Until the spring of 2018, Ameer Vann was living a Hip Hop rags-to-riches fantasy. As part of Brockhampton, he signed a lucrative deal with RCA and resided in a spacious house in the Hollywood Hills.
But suddenly, he was hit with allegations of abuse and sexual misconduct.
Vann was quickly fired from the group and as they toured the world and released back-to-back projects, he faded from the zeitgeist. His first release since his fall from grace, Emmanuel, is moody, troubling and masterfully constructed. As the #MeToo movement has gained momentum, alleged abusers have used their art to mask their wrongdoings with introspection. This could be seen in XXXTENTACION’s late work, Kodak Black’s last album and now Vann follows suit with this bleak EP.
In the Saturation trilogy, Vann’s gloomy verses were often sandwiched between a pop hook and a bandmate’s quirky bars. Emmanuel lacks any of Brockhampton’s brightness or youthful fun. The EP’s titular track has Vann rapping along to a minimal, bass-heavy beat, opening up a Pandora’s box of emotions and divulging his regrets: “I am broken, I am tired,/ I am lonely and depressed /I am made up of mistakes, I’ll start goin’ down the list/ I’m a product of my father, I’m an addict like my sister.”
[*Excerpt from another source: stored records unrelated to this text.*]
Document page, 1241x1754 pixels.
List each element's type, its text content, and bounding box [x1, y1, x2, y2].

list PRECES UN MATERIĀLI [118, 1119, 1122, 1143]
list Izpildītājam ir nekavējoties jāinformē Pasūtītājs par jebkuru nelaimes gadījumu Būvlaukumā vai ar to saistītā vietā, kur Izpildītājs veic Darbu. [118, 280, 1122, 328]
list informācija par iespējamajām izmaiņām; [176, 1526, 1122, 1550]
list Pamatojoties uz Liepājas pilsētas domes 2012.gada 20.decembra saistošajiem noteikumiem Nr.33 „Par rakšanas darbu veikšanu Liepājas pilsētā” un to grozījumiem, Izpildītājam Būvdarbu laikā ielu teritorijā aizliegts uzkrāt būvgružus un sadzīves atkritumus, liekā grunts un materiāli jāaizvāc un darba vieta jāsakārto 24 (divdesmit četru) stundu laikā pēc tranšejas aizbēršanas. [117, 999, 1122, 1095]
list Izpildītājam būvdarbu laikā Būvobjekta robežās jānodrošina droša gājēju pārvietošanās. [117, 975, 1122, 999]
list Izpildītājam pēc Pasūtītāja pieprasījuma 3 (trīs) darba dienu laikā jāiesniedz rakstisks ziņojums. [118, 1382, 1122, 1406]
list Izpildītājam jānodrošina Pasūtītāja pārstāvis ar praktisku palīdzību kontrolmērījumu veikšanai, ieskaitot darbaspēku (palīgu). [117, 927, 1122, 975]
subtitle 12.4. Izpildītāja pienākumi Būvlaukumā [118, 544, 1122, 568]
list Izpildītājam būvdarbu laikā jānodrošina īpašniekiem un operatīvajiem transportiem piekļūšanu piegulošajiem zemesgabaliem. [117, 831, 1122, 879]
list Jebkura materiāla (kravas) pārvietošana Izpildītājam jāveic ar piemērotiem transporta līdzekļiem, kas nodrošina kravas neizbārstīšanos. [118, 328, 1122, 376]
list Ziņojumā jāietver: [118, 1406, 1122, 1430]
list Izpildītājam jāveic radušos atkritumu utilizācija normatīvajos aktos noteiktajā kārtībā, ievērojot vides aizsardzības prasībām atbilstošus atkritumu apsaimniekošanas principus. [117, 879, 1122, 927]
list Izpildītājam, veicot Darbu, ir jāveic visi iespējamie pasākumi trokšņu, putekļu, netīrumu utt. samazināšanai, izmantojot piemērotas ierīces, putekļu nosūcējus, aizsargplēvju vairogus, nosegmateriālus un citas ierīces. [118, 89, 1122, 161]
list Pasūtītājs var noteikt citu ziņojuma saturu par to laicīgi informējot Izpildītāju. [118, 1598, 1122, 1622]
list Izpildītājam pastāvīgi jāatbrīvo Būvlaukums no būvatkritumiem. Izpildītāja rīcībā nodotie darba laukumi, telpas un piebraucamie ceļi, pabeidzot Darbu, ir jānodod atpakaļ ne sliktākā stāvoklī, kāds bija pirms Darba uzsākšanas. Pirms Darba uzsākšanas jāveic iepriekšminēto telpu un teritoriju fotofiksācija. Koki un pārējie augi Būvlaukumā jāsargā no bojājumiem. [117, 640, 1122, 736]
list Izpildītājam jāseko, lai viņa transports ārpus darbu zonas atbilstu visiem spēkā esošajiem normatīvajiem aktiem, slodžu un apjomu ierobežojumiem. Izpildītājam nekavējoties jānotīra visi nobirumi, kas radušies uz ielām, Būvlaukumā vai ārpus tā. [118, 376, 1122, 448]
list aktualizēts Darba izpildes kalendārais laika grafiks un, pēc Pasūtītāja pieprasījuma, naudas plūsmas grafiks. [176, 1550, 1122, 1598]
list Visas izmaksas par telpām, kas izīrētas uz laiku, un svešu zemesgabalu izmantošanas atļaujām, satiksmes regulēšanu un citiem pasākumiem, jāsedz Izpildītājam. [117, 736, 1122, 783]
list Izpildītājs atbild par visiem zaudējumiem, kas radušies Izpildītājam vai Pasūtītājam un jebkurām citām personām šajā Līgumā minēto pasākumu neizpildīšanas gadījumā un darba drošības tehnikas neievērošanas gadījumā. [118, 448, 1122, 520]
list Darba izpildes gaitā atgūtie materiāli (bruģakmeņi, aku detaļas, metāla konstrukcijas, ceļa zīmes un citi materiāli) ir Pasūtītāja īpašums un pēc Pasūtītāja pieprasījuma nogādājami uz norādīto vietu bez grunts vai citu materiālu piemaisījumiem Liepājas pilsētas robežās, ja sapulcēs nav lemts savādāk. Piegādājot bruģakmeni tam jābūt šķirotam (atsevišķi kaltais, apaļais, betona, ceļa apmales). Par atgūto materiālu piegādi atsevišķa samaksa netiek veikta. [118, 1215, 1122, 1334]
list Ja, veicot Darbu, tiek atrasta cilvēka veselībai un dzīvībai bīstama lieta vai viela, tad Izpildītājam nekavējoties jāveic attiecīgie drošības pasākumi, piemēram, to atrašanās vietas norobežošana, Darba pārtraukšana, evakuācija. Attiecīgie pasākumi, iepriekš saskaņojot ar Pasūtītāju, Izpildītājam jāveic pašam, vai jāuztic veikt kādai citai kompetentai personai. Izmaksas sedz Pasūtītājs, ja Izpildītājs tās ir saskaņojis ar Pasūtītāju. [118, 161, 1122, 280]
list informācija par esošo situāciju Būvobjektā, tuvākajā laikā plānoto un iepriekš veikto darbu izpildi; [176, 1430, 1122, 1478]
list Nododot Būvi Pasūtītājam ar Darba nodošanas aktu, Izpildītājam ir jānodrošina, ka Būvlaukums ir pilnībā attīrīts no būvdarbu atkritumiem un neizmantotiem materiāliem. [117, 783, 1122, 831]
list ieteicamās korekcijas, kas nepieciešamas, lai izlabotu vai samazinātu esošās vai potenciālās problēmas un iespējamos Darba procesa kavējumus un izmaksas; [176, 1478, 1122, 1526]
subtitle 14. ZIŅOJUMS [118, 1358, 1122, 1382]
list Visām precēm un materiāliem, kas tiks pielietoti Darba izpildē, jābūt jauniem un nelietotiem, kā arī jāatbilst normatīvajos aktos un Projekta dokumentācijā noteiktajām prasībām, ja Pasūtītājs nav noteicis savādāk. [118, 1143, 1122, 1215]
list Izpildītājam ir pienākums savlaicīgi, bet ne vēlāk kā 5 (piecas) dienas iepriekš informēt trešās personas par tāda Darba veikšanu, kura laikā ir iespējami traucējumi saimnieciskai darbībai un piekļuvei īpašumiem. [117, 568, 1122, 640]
At times, Vann is self-pitying, suicidal and repentful. While at other points, he’s throwing jabs at his former bandmates as if he’s the one who was wronged. On “Pop Trunk,” he threatens to wait outside his ex-friends’ home with a radio, blasting Houston rapper Screw’s album Pop Trunk. In addition to flexing his hometown roots, it’s also an act of stubborn defiance; unlike those who betrayed him, he hasn’t forgotten where he’s from.
This bravado carries over into the EP’s crown jewel, “Glock 19,” where Vann raps about his self-destructive tendencies over a stunning, bouncy beat courtesy of Cool & Dre. He addresses a myriad of personal issues with gusto — drug addiction, aggression and a history of trauma. Though he may seem nihilistic, he hints at trying to be a better person on “Los Angeles.” But on “Sunday Night,” he’s once again bitter and rapping bars like, “N*ggas supposed to stick up for they brothers, but we see they don’t/ I got all that gutter and that meaning that they fiending for.” Emmanuel concludes with “Plastic.” Accompanied by some meditative, soothing production, Vann unpacks his past behavior.
Anyone looking for a proper apology from Vann will be disappointed by Emmanuel. This compelling EP is less about personal growth and more about embracing one’s demons. Instead of trying to change his public image, Vann is contemplating whether or not he should fully lean into a villain persona.